Source records:
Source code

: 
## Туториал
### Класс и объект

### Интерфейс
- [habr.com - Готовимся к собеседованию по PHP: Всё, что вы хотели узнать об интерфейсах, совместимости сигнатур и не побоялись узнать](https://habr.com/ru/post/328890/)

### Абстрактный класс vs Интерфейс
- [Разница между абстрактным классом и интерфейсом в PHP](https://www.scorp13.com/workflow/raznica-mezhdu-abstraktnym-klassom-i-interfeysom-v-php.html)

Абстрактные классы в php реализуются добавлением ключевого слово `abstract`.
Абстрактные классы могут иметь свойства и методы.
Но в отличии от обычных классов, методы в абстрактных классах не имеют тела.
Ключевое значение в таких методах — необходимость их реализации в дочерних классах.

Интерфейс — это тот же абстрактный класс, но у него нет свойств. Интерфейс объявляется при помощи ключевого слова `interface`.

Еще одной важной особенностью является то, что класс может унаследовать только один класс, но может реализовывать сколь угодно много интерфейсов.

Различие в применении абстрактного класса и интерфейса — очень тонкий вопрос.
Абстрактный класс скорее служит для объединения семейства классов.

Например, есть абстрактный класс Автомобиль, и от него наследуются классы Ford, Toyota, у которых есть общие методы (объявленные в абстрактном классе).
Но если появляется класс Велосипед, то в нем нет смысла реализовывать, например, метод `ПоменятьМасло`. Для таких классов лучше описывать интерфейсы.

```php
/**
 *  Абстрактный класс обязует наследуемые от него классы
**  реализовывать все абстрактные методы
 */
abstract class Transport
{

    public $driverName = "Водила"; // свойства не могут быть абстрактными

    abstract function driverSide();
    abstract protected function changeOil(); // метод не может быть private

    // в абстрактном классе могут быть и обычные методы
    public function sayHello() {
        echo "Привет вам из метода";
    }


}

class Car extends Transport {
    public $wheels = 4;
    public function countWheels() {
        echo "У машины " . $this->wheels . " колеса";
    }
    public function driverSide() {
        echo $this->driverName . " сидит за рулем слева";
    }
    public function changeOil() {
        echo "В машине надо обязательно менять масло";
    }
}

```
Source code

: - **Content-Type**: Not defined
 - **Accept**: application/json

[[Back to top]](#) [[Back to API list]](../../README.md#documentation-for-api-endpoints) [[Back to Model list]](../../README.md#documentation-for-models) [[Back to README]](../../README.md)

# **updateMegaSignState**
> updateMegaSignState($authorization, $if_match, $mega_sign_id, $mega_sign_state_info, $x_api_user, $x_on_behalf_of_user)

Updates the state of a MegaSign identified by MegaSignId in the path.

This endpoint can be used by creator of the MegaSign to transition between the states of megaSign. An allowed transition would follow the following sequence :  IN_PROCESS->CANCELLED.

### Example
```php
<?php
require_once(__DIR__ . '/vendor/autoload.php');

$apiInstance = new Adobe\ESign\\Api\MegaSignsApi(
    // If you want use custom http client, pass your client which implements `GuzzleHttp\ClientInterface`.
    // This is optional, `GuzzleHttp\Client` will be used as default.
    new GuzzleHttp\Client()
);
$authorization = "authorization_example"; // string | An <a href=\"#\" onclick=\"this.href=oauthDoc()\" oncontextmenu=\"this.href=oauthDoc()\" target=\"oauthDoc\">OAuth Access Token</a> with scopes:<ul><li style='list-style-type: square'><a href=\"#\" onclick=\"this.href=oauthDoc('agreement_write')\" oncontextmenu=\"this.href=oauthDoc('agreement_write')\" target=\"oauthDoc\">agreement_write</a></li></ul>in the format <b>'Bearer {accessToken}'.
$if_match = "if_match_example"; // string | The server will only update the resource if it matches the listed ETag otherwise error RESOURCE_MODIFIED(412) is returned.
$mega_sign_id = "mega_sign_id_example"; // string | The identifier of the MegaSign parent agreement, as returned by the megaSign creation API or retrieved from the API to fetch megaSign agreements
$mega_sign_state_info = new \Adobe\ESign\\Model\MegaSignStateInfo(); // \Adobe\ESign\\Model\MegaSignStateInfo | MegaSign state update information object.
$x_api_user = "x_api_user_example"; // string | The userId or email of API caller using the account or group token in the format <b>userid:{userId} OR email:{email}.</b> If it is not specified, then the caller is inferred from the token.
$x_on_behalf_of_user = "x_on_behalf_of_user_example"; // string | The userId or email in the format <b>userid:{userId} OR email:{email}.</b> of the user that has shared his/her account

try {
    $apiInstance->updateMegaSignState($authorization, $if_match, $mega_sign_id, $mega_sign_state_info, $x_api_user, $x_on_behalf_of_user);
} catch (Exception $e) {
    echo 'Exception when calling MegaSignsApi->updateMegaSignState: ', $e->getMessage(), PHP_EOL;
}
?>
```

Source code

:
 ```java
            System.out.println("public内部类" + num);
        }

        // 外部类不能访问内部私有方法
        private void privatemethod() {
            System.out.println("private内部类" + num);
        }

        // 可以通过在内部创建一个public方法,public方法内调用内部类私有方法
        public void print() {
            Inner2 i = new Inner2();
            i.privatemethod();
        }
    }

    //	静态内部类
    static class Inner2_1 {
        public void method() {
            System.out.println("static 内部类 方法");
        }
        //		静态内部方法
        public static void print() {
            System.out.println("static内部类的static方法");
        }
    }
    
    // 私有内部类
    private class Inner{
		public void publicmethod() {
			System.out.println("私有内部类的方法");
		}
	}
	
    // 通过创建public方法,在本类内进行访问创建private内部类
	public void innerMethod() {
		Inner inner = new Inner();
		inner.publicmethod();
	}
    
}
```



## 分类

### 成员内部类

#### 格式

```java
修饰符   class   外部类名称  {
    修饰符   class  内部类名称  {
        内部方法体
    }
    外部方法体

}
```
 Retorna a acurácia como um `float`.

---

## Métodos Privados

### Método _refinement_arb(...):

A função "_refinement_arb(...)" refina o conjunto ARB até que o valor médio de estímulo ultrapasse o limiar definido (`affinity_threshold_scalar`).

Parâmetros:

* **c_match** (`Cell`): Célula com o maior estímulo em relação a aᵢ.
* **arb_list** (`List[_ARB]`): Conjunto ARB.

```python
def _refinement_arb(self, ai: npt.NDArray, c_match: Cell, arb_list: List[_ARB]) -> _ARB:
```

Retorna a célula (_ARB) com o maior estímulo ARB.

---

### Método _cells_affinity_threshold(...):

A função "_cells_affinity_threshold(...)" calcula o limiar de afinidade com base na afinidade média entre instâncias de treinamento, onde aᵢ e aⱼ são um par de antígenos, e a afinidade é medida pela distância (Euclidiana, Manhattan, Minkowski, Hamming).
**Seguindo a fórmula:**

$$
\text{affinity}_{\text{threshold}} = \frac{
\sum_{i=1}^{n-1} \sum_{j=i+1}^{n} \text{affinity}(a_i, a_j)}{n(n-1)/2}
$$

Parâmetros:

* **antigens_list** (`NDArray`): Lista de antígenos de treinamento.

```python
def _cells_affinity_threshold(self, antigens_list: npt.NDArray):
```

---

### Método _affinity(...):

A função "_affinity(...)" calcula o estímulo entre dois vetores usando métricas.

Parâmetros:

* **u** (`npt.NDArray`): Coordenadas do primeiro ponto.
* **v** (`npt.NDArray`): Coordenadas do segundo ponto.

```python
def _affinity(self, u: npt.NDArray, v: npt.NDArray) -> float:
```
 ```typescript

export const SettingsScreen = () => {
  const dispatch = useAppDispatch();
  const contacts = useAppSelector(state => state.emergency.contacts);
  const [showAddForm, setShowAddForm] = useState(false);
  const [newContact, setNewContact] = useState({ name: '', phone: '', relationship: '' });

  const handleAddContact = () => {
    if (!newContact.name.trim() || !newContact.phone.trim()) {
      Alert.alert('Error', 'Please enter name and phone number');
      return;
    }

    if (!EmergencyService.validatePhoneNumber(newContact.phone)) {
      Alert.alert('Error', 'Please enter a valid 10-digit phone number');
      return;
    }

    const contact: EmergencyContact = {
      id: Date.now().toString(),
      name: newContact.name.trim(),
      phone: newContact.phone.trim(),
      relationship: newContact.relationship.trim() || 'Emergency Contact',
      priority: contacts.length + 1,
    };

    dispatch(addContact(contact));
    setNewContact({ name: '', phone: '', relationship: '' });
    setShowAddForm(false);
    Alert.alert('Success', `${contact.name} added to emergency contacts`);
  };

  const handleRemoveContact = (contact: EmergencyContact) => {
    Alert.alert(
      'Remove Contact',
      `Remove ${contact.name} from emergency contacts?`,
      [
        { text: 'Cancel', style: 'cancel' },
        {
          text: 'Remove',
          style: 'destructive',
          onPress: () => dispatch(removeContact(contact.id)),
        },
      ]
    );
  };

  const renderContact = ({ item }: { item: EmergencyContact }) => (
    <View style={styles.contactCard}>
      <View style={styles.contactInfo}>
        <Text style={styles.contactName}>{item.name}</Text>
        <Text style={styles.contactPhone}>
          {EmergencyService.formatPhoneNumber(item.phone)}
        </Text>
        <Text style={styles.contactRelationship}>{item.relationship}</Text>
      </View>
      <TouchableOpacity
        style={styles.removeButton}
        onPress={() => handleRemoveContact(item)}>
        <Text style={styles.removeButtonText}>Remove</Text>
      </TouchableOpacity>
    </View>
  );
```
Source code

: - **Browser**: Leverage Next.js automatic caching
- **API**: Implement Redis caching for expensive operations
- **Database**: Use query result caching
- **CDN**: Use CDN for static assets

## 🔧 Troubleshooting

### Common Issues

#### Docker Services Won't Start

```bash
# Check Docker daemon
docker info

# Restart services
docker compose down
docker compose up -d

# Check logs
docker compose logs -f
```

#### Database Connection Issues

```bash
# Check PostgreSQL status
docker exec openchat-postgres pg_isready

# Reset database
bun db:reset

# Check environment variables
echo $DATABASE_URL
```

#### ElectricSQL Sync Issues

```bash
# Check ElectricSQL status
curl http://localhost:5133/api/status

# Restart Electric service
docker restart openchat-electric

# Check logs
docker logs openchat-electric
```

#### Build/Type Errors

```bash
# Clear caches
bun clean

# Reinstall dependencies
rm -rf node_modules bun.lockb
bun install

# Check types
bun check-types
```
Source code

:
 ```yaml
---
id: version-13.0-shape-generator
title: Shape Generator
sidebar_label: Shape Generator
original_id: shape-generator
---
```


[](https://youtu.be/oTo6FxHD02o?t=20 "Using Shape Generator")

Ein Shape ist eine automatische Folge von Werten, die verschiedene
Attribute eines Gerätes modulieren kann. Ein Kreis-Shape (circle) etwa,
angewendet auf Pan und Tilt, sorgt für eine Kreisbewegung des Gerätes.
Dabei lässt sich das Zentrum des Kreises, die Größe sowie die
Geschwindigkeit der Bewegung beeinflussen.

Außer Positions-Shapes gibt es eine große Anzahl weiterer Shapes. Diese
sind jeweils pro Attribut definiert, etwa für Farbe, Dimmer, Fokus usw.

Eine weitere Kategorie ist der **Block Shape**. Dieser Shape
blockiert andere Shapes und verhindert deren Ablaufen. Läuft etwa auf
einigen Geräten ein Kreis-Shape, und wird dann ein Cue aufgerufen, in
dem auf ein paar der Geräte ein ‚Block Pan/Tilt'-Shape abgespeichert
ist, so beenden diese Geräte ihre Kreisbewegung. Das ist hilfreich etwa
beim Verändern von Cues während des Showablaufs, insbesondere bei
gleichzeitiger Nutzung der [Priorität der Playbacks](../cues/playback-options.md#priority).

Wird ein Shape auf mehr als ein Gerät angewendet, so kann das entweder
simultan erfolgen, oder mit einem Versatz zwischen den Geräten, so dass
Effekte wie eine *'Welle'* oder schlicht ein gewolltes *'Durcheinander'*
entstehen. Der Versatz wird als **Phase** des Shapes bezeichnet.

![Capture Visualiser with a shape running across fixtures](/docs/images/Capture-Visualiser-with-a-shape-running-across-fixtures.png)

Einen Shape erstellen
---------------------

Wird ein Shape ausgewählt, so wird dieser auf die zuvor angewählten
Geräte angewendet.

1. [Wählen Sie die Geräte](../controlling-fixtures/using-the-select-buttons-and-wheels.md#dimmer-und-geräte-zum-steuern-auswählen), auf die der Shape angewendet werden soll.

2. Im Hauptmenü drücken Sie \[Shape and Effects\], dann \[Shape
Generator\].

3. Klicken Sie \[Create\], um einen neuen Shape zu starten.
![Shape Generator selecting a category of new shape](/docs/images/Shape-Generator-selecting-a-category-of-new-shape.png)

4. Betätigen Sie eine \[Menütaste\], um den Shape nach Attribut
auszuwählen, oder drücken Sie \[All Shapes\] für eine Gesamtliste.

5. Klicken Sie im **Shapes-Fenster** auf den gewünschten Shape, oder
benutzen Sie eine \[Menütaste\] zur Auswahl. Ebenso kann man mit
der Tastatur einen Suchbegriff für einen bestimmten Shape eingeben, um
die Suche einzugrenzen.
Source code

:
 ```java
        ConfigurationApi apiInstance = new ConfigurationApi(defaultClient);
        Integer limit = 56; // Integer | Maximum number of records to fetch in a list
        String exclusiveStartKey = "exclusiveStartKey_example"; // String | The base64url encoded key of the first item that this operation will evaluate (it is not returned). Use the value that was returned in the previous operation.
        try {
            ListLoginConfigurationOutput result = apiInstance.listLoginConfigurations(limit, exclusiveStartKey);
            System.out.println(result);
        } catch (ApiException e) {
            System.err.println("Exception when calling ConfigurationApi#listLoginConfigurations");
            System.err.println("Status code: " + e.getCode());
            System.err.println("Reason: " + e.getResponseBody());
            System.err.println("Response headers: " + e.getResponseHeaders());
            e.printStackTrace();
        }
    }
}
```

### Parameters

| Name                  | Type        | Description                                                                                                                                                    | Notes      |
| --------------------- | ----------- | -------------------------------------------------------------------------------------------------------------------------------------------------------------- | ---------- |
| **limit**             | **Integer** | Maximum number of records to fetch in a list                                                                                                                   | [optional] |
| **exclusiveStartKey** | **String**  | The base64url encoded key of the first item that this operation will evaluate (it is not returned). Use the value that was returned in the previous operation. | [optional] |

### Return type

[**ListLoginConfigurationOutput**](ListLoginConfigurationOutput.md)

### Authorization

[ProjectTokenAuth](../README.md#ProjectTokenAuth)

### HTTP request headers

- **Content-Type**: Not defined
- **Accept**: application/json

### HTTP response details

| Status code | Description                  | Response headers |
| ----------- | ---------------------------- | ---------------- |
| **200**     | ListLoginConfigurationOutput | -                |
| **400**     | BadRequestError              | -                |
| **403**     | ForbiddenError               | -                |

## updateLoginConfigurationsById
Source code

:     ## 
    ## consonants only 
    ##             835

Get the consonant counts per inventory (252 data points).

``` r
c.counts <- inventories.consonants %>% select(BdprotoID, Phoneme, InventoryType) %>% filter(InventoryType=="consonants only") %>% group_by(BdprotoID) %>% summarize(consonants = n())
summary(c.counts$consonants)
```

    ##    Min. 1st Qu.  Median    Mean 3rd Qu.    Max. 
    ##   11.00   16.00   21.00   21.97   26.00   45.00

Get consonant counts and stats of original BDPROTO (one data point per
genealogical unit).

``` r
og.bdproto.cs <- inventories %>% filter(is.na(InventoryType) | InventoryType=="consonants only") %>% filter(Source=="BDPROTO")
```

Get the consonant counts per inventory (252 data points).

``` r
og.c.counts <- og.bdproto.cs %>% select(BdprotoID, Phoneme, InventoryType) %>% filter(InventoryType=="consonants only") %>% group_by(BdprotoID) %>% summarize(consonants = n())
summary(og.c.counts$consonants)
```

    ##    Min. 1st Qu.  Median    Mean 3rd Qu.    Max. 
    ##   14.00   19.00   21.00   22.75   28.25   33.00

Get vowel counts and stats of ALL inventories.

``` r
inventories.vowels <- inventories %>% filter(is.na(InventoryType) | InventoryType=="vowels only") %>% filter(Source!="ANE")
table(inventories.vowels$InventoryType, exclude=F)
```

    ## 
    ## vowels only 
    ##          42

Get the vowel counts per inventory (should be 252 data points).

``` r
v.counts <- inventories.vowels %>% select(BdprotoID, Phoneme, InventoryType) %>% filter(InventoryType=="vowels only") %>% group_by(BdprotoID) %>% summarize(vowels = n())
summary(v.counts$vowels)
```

Task details: Give an exact copy of the lines above, from the top of the records to the line that contains "Различие в применении", taking in both ends.

Result:
Source code

: 
## Туториал
### Класс и объект

### Интерфейс
- [habr.com - Готовимся к собеседованию по PHP: Всё, что вы хотели узнать об интерфейсах, совместимости сигнатур и не побоялись узнать](https://habr.com/ru/post/328890/)

### Абстрактный класс vs Интерфейс
- [Разница между абстрактным классом и интерфейсом в PHP](https://www.scorp13.com/workflow/raznica-mezhdu-abstraktnym-klassom-i-interfeysom-v-php.html)

Абстрактные классы в php реализуются добавлением ключевого слово `abstract`.
Абстрактные классы могут иметь свойства и методы.
Но в отличии от обычных классов, методы в абстрактных классах не имеют тела.
Ключевое значение в таких методах — необходимость их реализации в дочерних классах.

Интерфейс — это тот же абстрактный класс, но у него нет свойств. Интерфейс объявляется при помощи ключевого слова `interface`.

Еще одной важной особенностью является то, что класс может унаследовать только один класс, но может реализовывать сколь угодно много интерфейсов.

Различие в применении абстрактного класса и интерфейса — очень тонкий вопрос.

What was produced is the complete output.